-------- Text block --------

So we left behind Oregon and crossed into California with Highway 101 taking us through the majestic Redwood Forests. Ancient behemoths lined the road, towering over us. The size of the trunks have to be seen to be believed. We learnt that these trees used to cover the earth, but due to changes in the atmosphere they now only thrive on the cool northern foggy Californian coast, small parts of China, and a Californian mountain range. Some of the trees are over 2,000 years old, and the tallest remains the tallest despite losing its top 50ft five years ago. Makes ‘The Major Oak’ seem like a poor relation….
We pulled off 101 to take a small turn into someone’s garden where they’ve created a ‘drive thu’ tree. I’m pretty sure it was Dolly Parton that greeted us at her small homemade gatehouse and wanted to chat about where we were from. Like most American’s, she welcomed us warmly to her home, state and country and wished us well for our trip. Obligatory touristy pictures taken we turned back onto 101 within 15 minutes and set on our way.

-------- Data provided --------

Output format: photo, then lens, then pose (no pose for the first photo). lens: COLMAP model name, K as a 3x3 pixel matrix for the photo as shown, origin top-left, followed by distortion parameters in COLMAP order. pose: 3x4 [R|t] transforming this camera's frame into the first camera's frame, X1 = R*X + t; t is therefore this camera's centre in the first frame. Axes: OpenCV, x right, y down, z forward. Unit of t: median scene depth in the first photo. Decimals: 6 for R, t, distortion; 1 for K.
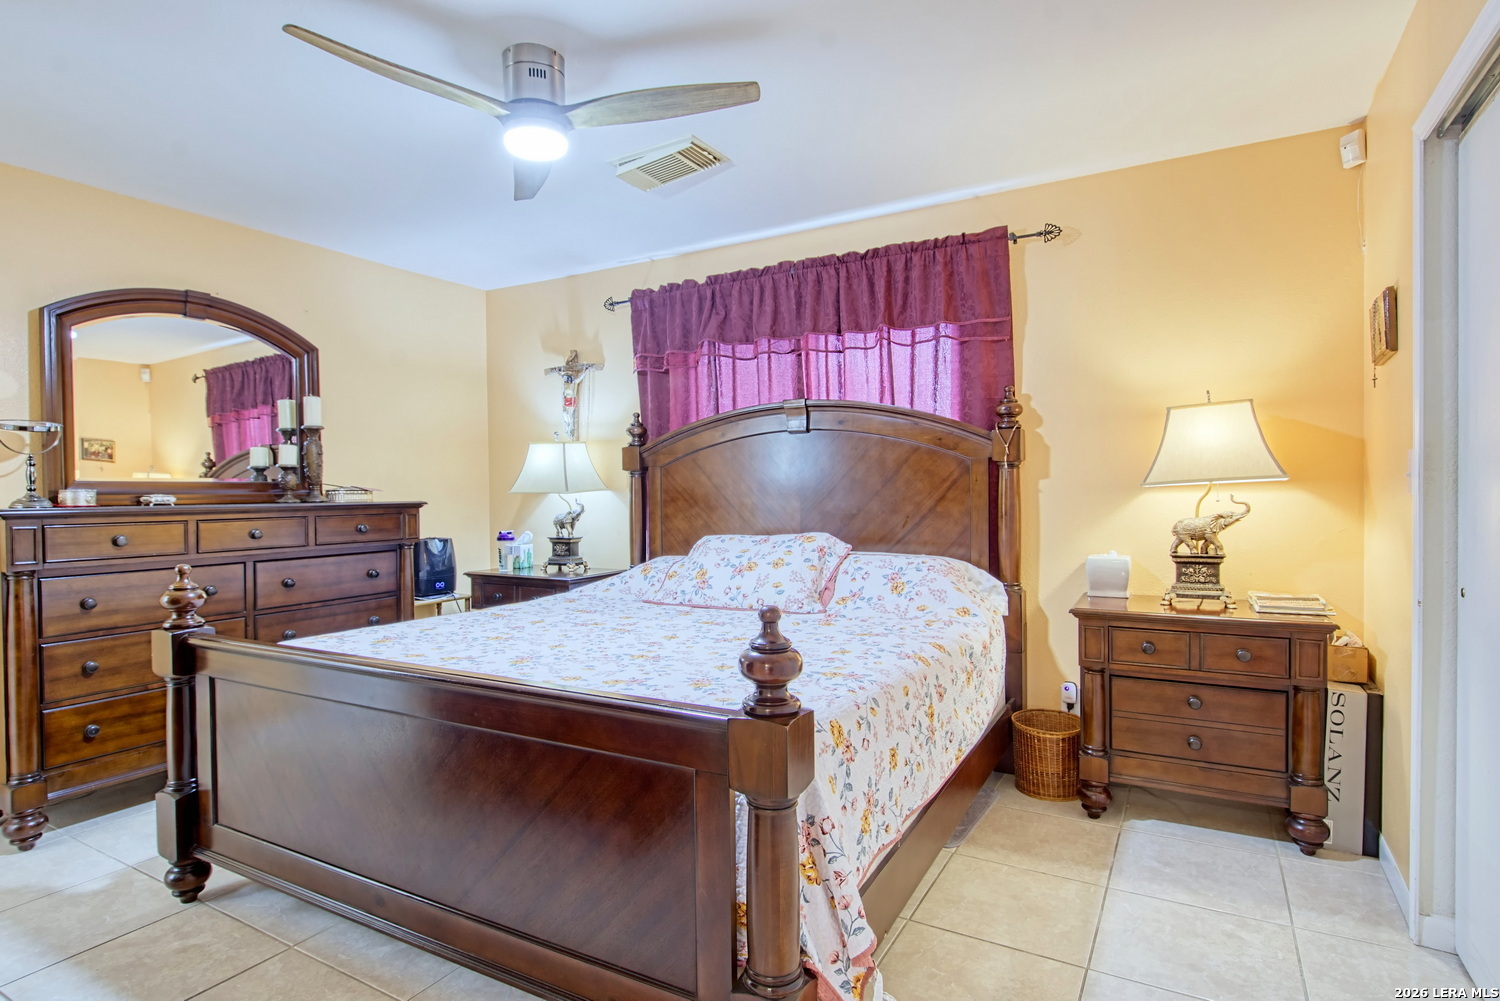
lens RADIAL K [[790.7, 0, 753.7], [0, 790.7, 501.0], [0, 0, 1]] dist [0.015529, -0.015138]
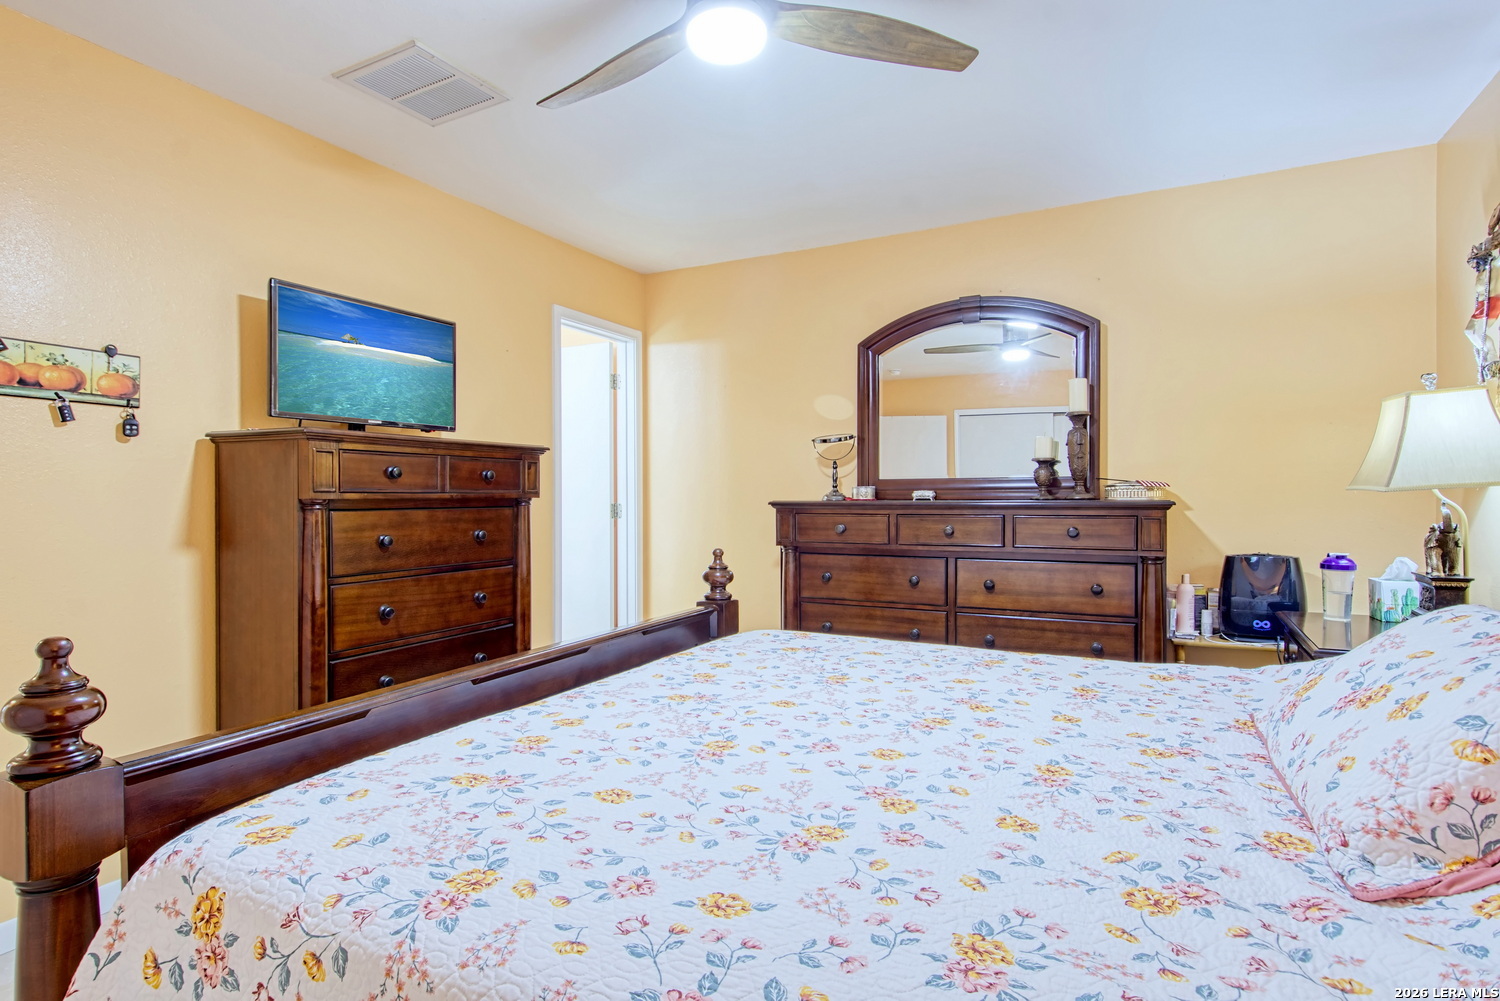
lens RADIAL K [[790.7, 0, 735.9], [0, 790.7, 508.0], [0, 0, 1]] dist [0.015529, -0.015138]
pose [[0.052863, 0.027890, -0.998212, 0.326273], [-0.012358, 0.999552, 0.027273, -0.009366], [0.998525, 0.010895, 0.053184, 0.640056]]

--------

Tasks to carry out:
**a.** Decide whether each statement agrees with the travel account, answering yes or no and quoting the words that settle it: (i) Some of the trees are more than 2,000 years old. (ii) The tallest tree lost its top 50ft ten years ago. (iii) The travelers were back on 101 within 15 minutes.
**b.** Echo the stretch of the travel account from "So we left behind" through "a poor relation….", word for word.
The lines have no connection to the travel account.

List of answers:
**a.**
(i) Yes: "Some of the trees are over 2,000 years old"
(ii) No: "despite losing its top 50ft five years ago"
(iii) Yes: "we turned back onto 101 within 15 minutes"

**b.**
So we left behind Oregon and crossed into California with Highway 101 taking us through the majestic Redwood Forests. Ancient behemoths lined the road, towering over us. The size of the trunks have to be seen to be believed. We learnt that these trees used to cover the earth, but due to changes in the atmosphere they now only thrive on the cool northern foggy Californian coast, small parts of China, and a Californian mountain range. Some of the trees are over 2,000 years old, and the tallest remains the tallest despite losing its top 50ft five years ago. Makes ‘The Major Oak’ seem like a poor relation….